Request: Would you print all of the entries word for word?
"""
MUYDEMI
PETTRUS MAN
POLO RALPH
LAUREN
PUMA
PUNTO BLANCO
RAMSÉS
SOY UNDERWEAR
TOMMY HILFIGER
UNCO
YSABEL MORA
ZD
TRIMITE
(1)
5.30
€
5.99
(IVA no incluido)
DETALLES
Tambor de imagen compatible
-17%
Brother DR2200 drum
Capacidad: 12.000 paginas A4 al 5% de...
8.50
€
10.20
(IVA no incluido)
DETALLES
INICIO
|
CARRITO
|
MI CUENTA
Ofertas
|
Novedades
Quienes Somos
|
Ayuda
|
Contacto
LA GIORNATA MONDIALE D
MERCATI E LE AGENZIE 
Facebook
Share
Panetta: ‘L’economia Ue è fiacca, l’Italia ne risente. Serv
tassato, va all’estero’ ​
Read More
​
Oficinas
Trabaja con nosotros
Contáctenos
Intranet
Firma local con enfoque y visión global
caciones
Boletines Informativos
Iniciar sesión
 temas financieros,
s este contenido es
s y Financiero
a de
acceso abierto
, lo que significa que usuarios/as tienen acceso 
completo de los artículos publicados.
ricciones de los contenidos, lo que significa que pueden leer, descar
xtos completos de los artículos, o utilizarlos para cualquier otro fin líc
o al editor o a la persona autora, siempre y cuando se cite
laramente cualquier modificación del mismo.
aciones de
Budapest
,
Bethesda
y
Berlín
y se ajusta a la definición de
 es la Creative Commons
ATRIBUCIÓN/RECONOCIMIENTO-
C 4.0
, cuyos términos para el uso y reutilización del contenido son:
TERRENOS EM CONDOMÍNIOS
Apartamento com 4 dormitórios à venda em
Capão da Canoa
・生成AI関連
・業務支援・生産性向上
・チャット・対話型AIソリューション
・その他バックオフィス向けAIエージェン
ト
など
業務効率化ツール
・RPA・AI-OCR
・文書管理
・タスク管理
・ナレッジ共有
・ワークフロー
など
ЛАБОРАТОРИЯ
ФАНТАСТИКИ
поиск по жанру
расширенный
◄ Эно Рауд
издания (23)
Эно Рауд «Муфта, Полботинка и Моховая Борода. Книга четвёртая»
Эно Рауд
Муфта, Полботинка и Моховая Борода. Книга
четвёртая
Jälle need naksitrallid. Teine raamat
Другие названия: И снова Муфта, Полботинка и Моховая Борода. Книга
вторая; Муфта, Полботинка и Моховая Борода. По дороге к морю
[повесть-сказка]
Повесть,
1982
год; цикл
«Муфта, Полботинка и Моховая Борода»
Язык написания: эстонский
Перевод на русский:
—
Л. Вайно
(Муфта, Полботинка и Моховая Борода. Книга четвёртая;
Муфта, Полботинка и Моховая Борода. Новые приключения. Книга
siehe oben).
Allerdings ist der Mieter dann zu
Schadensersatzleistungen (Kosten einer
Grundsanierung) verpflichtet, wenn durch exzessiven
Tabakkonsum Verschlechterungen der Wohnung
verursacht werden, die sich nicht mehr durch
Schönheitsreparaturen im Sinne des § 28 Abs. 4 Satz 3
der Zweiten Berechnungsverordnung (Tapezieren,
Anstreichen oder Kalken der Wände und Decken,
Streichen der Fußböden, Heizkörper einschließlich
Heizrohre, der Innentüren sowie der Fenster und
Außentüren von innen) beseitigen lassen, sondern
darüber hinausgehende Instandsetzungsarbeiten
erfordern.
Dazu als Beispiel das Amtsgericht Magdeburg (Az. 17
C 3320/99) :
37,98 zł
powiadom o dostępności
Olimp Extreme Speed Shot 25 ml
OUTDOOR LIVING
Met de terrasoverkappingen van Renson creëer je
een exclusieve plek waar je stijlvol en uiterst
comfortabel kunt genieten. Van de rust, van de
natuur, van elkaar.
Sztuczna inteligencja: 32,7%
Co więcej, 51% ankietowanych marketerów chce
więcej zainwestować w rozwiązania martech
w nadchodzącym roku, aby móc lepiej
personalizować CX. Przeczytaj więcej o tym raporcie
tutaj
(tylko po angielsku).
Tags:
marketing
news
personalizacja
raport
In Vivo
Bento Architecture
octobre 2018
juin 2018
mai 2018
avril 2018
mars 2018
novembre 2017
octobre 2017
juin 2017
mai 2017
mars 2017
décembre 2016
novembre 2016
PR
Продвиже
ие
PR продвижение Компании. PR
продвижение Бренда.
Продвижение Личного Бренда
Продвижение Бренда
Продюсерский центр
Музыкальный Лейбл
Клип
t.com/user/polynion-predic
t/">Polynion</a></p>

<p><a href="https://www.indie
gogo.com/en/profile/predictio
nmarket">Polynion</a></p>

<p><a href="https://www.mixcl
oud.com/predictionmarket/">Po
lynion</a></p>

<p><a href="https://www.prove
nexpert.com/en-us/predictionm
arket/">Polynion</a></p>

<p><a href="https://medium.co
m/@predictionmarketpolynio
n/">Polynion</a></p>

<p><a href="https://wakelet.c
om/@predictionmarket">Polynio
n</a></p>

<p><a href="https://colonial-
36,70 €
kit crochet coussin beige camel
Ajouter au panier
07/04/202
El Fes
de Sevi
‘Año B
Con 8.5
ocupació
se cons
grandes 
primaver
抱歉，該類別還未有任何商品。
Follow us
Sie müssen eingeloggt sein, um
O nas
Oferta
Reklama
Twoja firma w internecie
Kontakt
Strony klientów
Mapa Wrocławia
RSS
"""
Solution to this task:
MUYDEMI
PETTRUS MAN
POLO RALPH
LAUREN
PUMA
PUNTO BLANCO
RAMSÉS
SOY UNDERWEAR
TOMMY HILFIGER
UNCO
YSABEL MORA
ZD
TRIMITE
(1)
5.30
€
5.99
(IVA no incluido)
DETALLES
Tambor de imagen compatible
-17%
Brother DR2200 drum
Capacidad: 12.000 paginas A4 al 5% de...
8.50
€
10.20
(IVA no incluido)
DETALLES
INICIO
|
CARRITO
|
MI CUENTA
Ofertas
|
Novedades
Quienes Somos
|
Ayuda
|
Contacto
LA GIORNATA MONDIALE D
MERCATI E LE AGENZIE 
Facebook
Share
Panetta: ‘L’economia Ue è fiacca, l’Italia ne risente. Serv
tassato, va all’estero’ ​
Read More
​
Oficinas
Trabaja con nosotros
Contáctenos
Intranet
Firma local con enfoque y visión global
caciones
Boletines Informativos
Iniciar sesión
 temas financieros,
s este contenido es
s y Financiero
a de
acceso abierto
, lo que significa que usuarios/as tienen acceso 
completo de los artículos publicados.
ricciones de los contenidos, lo que significa que pueden leer, descar
xtos completos de los artículos, o utilizarlos para cualquier otro fin líc
o al editor o a la persona autora, siempre y cuando se cite
laramente cualquier modificación del mismo.
aciones de
Budapest
,
Bethesda
y
Berlín
y se ajusta a la definición de
 es la Creative Commons
ATRIBUCIÓN/RECONOCIMIENTO-
C 4.0
, cuyos términos para el uso y reutilización del contenido son:
TERRENOS EM CONDOMÍNIOS
Apartamento com 4 dormitórios à venda em
Capão da Canoa
・生成AI関連
・業務支援・生産性向上
・チャット・対話型AIソリューション
・その他バックオフィス向けAIエージェン
ト
など
業務効率化ツール
・RPA・AI-OCR
・文書管理
・タスク管理
・ナレッジ共有
・ワークフロー
など
ЛАБОРАТОРИЯ
ФАНТАСТИКИ
поиск по жанру
расширенный
◄ Эно Рауд
издания (23)
Эно Рауд «Муфта, Полботинка и Моховая Борода. Книга четвёртая»
Эно Рауд
Муфта, Полботинка и Моховая Борода. Книга
четвёртая
Jälle need naksitrallid. Teine raamat
Другие названия: И снова Муфта, Полботинка и Моховая Борода. Книга
вторая; Муфта, Полботинка и Моховая Борода. По дороге к морю
[повесть-сказка]
Повесть,
1982
год; цикл
«Муфта, Полботинка и Моховая Борода»
Язык написания: эстонский
Перевод на русский:
—
Л. Вайно
(Муфта, Полботинка и Моховая Борода. Книга четвёртая;
Муфта, Полботинка и Моховая Борода. Новые приключения. Книга
siehe oben).
Allerdings ist der Mieter dann zu
Schadensersatzleistungen (Kosten einer
Grundsanierung) verpflichtet, wenn durch exzessiven
Tabakkonsum Verschlechterungen der Wohnung
verursacht werden, die sich nicht mehr durch
Schönheitsreparaturen im Sinne des § 28 Abs. 4 Satz 3
der Zweiten Berechnungsverordnung (Tapezieren,
Anstreichen oder Kalken der Wände und Decken,
Streichen der Fußböden, Heizkörper einschließlich
Heizrohre, der Innentüren sowie der Fenster und
Außentüren von innen) beseitigen lassen, sondern
darüber hinausgehende Instandsetzungsarbeiten
erfordern.
Dazu als Beispiel das Amtsgericht Magdeburg (Az. 17
C 3320/99) :
37,98 zł
powiadom o dostępności
Olimp Extreme Speed Shot 25 ml
OUTDOOR LIVING
Met de terrasoverkappingen van Renson creëer je
een exclusieve plek waar je stijlvol en uiterst
comfortabel kunt genieten. Van de rust, van de
natuur, van elkaar.
Sztuczna inteligencja: 32,7%
Co więcej, 51% ankietowanych marketerów chce
więcej zainwestować w rozwiązania martech
w nadchodzącym roku, aby móc lepiej
personalizować CX. Przeczytaj więcej o tym raporcie
tutaj
(tylko po angielsku).
Tags:
marketing
news
personalizacja
raport
In Vivo
Bento Architecture
octobre 2018
juin 2018
mai 2018
avril 2018
mars 2018
novembre 2017
octobre 2017
juin 2017
mai 2017
mars 2017
décembre 2016
novembre 2016
PR
Продвиже
ие
PR продвижение Компании. PR
продвижение Бренда.
Продвижение Личного Бренда
Продвижение Бренда
Продюсерский центр
Музыкальный Лейбл
Клип
t.com/user/polynion-predic
t/">Polynion</a></p>

<p><a href="https://www.indie
gogo.com/en/profile/predictio
nmarket">Polynion</a></p>

<p><a href="https://www.mixcl
oud.com/predictionmarket/">Po
lynion</a></p>

<p><a href="https://www.prove
nexpert.com/en-us/predictionm
arket/">Polynion</a></p>

<p><a href="https://medium.co
m/@predictionmarketpolynio
n/">Polynion</a></p>

<p><a href="https://wakelet.c
om/@predictionmarket">Polynio
n</a></p>

<p><a href="https://colonial-
36,70 €
kit crochet coussin beige camel
Ajouter au panier
07/04/202
El Fes
de Sevi
‘Año B
Con 8.5
ocupació
se cons
grandes 
primaver
抱歉，該類別還未有任何商品。
Follow us
Sie müssen eingeloggt sein, um
O nas
Oferta
Reklama
Twoja firma w internecie
Kontakt
Strony klientów
Mapa Wrocławia
RSS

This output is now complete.